• _Instructions for the task_: Please copy out the lines of the listing word for word, from the line containing "Eemel na bieżąco aktualizuje sytuację. Usługa" through the line containing "Ręczne oznaczenie jako zapłacone i późniejsze", with both of those lines included.

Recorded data

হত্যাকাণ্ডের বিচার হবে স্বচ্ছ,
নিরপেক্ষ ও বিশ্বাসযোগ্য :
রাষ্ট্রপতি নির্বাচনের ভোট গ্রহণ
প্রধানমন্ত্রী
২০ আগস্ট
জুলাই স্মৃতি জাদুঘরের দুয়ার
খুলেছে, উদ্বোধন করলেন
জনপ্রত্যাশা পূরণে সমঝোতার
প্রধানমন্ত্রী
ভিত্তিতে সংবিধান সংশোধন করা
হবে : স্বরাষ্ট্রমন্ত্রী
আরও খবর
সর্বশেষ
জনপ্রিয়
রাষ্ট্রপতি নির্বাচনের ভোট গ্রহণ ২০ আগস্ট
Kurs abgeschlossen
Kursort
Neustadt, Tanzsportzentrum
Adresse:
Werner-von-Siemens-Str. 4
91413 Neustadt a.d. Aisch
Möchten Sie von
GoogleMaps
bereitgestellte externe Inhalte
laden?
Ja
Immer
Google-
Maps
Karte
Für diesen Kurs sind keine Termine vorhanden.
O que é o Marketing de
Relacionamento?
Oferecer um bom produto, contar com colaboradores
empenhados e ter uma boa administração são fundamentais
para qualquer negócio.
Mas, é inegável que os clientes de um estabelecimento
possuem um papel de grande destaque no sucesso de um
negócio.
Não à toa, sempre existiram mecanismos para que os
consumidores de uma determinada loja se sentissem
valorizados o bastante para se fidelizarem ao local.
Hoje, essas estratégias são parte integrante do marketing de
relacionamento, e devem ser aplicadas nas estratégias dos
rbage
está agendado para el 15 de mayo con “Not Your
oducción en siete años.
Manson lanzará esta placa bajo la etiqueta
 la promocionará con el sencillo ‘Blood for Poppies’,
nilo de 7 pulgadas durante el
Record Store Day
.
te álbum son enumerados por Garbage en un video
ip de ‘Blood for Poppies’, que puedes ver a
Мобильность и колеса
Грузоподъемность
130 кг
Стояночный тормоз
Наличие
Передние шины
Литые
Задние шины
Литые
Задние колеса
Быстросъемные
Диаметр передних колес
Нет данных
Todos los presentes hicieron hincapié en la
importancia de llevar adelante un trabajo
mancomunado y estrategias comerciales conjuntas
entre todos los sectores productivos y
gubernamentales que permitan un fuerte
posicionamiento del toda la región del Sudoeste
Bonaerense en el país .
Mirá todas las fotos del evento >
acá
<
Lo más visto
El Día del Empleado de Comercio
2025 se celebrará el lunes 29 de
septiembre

* * *

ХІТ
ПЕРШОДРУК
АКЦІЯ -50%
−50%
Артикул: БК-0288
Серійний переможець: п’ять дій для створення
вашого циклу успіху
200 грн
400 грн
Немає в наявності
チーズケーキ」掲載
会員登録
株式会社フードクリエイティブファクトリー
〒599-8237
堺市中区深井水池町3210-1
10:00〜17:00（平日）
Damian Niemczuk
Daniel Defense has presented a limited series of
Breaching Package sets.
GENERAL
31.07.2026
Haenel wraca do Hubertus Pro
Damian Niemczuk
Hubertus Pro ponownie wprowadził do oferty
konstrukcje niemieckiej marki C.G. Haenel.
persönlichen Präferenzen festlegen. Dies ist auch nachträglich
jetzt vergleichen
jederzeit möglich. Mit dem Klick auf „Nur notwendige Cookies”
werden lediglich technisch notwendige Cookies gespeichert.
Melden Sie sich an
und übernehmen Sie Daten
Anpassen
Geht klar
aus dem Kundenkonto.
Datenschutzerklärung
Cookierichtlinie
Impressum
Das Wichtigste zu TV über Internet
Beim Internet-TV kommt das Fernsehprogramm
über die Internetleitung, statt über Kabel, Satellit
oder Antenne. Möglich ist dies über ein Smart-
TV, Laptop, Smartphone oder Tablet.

==

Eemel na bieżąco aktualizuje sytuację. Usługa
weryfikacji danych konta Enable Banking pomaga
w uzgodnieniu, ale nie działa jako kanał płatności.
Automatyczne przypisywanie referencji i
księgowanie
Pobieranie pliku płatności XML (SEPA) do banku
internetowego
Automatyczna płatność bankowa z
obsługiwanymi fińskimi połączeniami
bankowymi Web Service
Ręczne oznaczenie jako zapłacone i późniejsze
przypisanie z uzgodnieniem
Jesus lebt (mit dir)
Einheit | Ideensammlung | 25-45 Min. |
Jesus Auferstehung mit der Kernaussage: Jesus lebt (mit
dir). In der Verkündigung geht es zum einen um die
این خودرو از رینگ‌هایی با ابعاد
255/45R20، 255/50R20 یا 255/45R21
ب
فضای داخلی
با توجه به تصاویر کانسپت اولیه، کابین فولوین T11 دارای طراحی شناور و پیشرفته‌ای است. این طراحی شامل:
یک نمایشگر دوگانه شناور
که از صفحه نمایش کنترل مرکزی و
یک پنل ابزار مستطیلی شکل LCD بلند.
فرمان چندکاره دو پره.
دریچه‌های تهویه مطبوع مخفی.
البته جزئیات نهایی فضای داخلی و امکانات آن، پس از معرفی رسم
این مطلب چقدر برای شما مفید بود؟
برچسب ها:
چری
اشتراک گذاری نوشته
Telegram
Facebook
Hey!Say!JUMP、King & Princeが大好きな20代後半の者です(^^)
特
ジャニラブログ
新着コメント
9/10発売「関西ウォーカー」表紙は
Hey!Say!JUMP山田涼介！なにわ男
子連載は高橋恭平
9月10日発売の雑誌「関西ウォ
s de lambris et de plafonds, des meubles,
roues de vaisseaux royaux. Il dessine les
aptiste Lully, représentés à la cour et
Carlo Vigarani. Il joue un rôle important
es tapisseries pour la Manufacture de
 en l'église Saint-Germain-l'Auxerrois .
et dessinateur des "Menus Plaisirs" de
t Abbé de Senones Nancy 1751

• _Answer to the problem_:
Eemel na bieżąco aktualizuje sytuację. Usługa
weryfikacji danych konta Enable Banking pomaga
w uzgodnieniu, ale nie działa jako kanał płatności.
Automatyczne przypisywanie referencji i
księgowanie
Pobieranie pliku płatności XML (SEPA) do banku
internetowego
Automatyczna płatność bankowa z
obsługiwanymi fińskimi połączeniami
bankowymi Web Service
Ręczne oznaczenie jako zapłacone i późniejsze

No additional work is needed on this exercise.